Ella era brillante y hermosa, con una energía que atraía todas las miradas. Pero pasaron los años y no apareció alguien que hiciera latir su corazón más rápido. ¿Sitios de citas? Ni siquiera lo piensa. ¿Para qué gastar energía en nuevos encuentros si las experiencias pasadas solo dejaron cansancio y desconfianza?
En el trabajo todavía luce arreglada: traje, maquillaje ligero, cabello peinado. Pero en casa ocurre otra cosa: una rutina de belleza casi abandonada. Se lava el cabello según el ánimo, se corta las uñas una vez al mes, y el cuidado diario de sí misma hace tiempo que es raro. Piernas y axilas: una o dos veces al año, generalmente para las vacaciones en la playa. Su hábito de verse perfecta se desvaneció, como si alguien hubiera apagado silenciosamente la alarma.
Antes, el gimnasio, preparar la comida y verse impecable eran parte de su vida. Ahora se permite olvidarse de las reglas. No necesita lucir para nadie, no necesita demostrar su atractivo. La depilación láser o con crema son experimentos raros, más por comodidad propia. A veces piensa que un hombre podría devolverle sus antiguos hábitos, pero una voz interior le susurra: «No hace falta».

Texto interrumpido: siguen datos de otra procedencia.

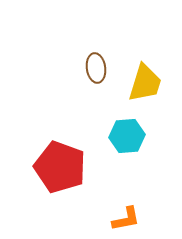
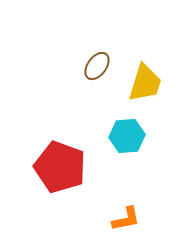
brown ellipse: moved 1 px right, 2 px up; rotated 44 degrees clockwise
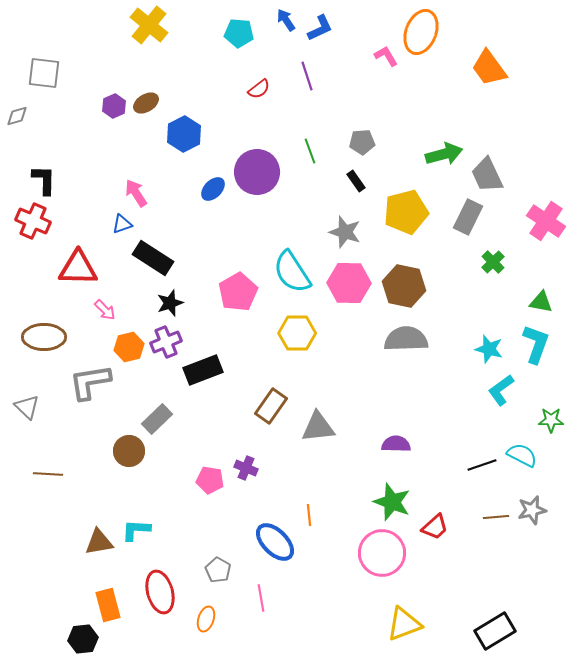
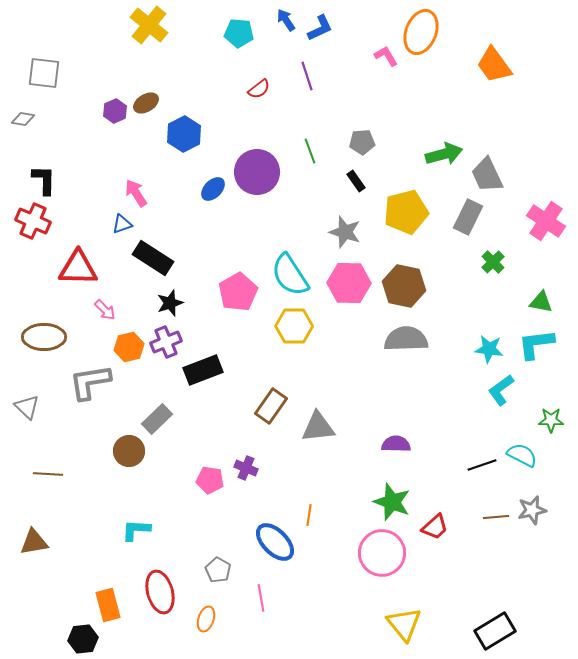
orange trapezoid at (489, 68): moved 5 px right, 3 px up
purple hexagon at (114, 106): moved 1 px right, 5 px down
gray diamond at (17, 116): moved 6 px right, 3 px down; rotated 25 degrees clockwise
cyan semicircle at (292, 272): moved 2 px left, 3 px down
yellow hexagon at (297, 333): moved 3 px left, 7 px up
cyan L-shape at (536, 344): rotated 117 degrees counterclockwise
cyan star at (489, 349): rotated 8 degrees counterclockwise
orange line at (309, 515): rotated 15 degrees clockwise
brown triangle at (99, 542): moved 65 px left
yellow triangle at (404, 624): rotated 48 degrees counterclockwise
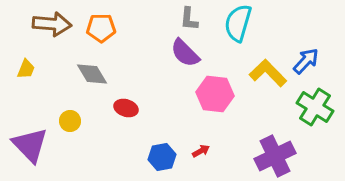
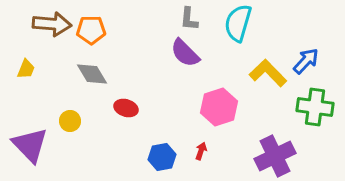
orange pentagon: moved 10 px left, 2 px down
pink hexagon: moved 4 px right, 13 px down; rotated 24 degrees counterclockwise
green cross: rotated 24 degrees counterclockwise
red arrow: rotated 42 degrees counterclockwise
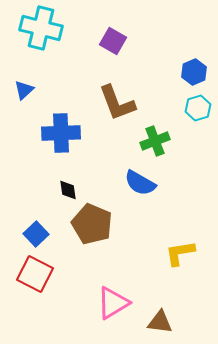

La libertad y la tranquilidad se entrelazan con una pequeña apatía. Ir a un restaurante, una fiesta o un evento corporativo se convierte en formalidad: vestidos de manga larga, maquillaje discreto, cabello recogido con prisa. A veces los amigos preguntan: «¿Por qué dejaste de cuidarte?» Ella solo sonríe: «Aprendí a elegir el mal menor». Un poco molesta con el vello que empieza a crecer o el picor después de depilarse, pero al menos no hay presión de cumplir con las expectativas ajenas.
Y en esa tranquilidad hay belleza: la libertad de ser uno mismo, sin ideales ni reglas. A veces llega la tristeza, pero entiende que la felicidad no es perfección constante, sino aceptar quién eres realmente.